Interest in mortgages and refinancing was up for the week prior to the recent Fed news, according to the Mortgage Bankers Association.
Per its weekly report, the MBA reports that mortgage applications increased 3.8 percent, week-over-week, as of Sept. 16. On an unadjusted basis, the Index increased 14 percent compared with the previous week.
The Refinance Index increased 10 percent from the previous week as of Sept. 16, while down 83 percent compared to the same week one year ago.

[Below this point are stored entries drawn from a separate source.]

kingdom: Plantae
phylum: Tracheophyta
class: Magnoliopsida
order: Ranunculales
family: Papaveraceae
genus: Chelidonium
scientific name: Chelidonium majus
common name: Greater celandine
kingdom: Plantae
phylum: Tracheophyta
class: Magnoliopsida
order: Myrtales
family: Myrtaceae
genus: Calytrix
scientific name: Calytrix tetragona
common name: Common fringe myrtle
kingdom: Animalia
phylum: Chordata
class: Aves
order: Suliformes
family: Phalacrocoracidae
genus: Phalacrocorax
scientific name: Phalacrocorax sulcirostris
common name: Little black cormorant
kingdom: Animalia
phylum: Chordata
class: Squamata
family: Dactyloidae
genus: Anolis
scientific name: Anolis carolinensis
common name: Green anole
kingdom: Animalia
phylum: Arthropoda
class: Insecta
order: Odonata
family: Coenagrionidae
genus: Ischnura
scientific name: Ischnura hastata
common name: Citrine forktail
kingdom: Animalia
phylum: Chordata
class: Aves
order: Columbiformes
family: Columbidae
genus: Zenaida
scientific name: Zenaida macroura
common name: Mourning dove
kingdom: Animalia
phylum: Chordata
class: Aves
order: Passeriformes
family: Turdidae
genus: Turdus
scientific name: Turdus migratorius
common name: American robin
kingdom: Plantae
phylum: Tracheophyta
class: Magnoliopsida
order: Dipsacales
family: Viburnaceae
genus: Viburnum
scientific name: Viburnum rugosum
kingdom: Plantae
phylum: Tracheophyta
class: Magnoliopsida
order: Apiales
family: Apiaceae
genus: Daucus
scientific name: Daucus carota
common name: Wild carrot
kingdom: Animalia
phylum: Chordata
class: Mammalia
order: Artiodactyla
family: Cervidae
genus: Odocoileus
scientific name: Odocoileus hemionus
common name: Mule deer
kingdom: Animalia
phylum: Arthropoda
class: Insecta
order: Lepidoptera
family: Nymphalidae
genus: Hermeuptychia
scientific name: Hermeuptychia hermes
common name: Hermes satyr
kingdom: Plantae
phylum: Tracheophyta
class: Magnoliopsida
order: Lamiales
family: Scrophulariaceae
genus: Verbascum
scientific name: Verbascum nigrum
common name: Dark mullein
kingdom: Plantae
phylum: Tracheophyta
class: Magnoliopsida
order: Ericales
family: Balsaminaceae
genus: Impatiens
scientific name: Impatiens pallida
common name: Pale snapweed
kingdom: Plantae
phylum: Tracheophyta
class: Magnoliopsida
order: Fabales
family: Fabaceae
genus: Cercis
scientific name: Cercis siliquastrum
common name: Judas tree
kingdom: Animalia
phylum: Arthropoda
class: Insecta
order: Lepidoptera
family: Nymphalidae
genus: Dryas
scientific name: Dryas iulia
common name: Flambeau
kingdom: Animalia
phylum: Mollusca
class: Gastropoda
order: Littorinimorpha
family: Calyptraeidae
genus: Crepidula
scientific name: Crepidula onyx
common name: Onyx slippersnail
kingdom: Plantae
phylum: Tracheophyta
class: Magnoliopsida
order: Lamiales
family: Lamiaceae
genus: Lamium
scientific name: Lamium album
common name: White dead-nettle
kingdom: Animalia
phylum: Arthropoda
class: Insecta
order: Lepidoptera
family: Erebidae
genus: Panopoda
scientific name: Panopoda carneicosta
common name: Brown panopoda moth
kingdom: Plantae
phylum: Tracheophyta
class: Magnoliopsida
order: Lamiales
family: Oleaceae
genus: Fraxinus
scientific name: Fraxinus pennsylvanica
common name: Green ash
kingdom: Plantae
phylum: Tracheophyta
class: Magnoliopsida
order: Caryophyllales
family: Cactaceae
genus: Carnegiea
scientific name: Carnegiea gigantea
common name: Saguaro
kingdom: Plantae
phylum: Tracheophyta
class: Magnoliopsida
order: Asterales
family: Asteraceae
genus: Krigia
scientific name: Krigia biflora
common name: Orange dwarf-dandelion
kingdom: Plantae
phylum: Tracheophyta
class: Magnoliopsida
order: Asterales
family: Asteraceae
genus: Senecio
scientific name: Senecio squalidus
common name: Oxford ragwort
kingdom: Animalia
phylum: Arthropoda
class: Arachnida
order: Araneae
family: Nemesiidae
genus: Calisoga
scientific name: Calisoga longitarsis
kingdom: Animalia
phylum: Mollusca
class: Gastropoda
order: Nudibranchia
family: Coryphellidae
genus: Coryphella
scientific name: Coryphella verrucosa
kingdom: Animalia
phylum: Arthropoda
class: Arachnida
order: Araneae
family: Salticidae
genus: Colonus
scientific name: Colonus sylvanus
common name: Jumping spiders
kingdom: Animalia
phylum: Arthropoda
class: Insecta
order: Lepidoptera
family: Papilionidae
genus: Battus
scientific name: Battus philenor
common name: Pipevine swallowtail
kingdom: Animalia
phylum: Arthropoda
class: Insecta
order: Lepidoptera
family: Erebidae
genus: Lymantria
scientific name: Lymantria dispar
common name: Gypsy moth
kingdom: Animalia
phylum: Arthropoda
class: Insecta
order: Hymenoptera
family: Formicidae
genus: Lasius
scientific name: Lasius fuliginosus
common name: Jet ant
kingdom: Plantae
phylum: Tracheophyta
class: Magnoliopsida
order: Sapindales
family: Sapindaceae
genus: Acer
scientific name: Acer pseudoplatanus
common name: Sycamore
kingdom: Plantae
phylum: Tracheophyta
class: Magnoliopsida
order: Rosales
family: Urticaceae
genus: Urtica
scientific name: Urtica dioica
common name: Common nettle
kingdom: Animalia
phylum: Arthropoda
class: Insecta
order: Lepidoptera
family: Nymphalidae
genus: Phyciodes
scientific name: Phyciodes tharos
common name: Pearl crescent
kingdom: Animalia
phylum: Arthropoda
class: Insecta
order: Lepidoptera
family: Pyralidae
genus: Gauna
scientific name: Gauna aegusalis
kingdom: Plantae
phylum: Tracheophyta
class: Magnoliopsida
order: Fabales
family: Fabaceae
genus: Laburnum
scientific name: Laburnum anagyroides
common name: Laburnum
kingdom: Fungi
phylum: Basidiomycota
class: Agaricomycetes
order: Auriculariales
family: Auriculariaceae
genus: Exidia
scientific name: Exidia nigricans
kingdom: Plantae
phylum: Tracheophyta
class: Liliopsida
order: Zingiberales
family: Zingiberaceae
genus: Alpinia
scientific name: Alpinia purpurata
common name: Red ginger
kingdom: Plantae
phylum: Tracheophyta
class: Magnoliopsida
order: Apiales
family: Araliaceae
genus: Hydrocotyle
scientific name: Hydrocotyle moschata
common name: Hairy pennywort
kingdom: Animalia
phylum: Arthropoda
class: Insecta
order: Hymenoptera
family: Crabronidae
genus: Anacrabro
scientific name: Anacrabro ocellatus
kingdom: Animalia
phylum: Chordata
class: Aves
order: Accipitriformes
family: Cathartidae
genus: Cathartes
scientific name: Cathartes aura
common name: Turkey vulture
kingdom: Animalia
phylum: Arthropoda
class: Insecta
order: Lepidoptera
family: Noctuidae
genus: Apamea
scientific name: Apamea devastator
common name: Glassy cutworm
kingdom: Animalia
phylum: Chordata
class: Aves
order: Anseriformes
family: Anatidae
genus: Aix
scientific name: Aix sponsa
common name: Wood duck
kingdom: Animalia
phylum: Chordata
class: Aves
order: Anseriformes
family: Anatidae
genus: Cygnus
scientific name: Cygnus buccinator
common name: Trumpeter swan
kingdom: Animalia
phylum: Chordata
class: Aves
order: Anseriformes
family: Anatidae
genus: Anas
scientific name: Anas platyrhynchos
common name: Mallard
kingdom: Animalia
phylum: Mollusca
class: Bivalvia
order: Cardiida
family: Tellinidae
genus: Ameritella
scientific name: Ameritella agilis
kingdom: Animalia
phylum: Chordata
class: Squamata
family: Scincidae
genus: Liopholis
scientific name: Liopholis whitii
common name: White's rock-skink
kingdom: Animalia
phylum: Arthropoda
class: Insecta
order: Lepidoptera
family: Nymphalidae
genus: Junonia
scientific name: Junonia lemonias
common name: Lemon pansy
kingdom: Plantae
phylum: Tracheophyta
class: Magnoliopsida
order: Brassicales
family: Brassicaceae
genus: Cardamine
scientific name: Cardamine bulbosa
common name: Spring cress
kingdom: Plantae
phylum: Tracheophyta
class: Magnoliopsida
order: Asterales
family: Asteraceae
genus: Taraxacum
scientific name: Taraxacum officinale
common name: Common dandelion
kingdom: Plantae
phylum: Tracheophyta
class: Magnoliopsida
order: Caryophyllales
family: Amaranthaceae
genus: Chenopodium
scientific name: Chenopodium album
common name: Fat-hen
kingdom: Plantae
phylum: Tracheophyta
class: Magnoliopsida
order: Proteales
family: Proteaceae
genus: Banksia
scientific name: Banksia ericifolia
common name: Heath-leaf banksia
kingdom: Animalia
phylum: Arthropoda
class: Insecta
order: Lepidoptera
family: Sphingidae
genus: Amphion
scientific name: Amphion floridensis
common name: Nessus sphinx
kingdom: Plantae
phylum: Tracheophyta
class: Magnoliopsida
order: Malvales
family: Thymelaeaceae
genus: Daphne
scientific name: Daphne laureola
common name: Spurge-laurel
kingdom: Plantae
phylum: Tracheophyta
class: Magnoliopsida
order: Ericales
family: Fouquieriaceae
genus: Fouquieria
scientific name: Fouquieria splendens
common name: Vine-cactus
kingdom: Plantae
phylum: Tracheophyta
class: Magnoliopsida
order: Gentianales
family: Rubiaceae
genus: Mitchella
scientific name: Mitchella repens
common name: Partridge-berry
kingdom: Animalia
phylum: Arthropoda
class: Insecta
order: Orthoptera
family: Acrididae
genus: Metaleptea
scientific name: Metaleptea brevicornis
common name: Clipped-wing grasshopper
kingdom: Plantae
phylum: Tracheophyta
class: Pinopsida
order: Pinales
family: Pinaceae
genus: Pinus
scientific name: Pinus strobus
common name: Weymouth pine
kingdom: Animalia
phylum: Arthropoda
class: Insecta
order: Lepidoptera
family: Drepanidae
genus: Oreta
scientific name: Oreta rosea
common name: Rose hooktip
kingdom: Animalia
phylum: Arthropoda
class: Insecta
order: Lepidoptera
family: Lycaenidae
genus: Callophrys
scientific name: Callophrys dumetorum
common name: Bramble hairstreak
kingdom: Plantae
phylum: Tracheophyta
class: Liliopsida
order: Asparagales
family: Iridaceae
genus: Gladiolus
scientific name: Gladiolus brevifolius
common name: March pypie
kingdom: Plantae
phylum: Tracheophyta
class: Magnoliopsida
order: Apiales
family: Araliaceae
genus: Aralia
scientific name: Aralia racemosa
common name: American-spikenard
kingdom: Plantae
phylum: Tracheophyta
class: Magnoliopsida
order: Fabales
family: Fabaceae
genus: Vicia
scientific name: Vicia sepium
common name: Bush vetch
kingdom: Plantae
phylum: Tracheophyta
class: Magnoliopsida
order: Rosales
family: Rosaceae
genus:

“Treasury yields continued to climb higher last week in anticipation of the Federal Reserve’s September meeting, where it is expected that they will announce—in their efforts to slow inflation—another sizable short-term rate hike. Mortgage rates followed suit last week, increasing across the board, with the 30-year fixed rate jumping 24 basis points to 6.25 percent—the highest since October 2008,” said Joel Kan, MBA’s Associate Vice President of Economic and Industry Forecasting. “As with the swings in rates and other uncertainties around the housing market and broader economy, mortgage applications increased for the first time in six weeks but remained well below last year’s levels, with purchase applications 30 percent lower and refinance activity down 83 percent. The weekly gain in applications, despite higher rates, underscores the overall volatility right now as well as Labor Day-adjusted results the prior week.”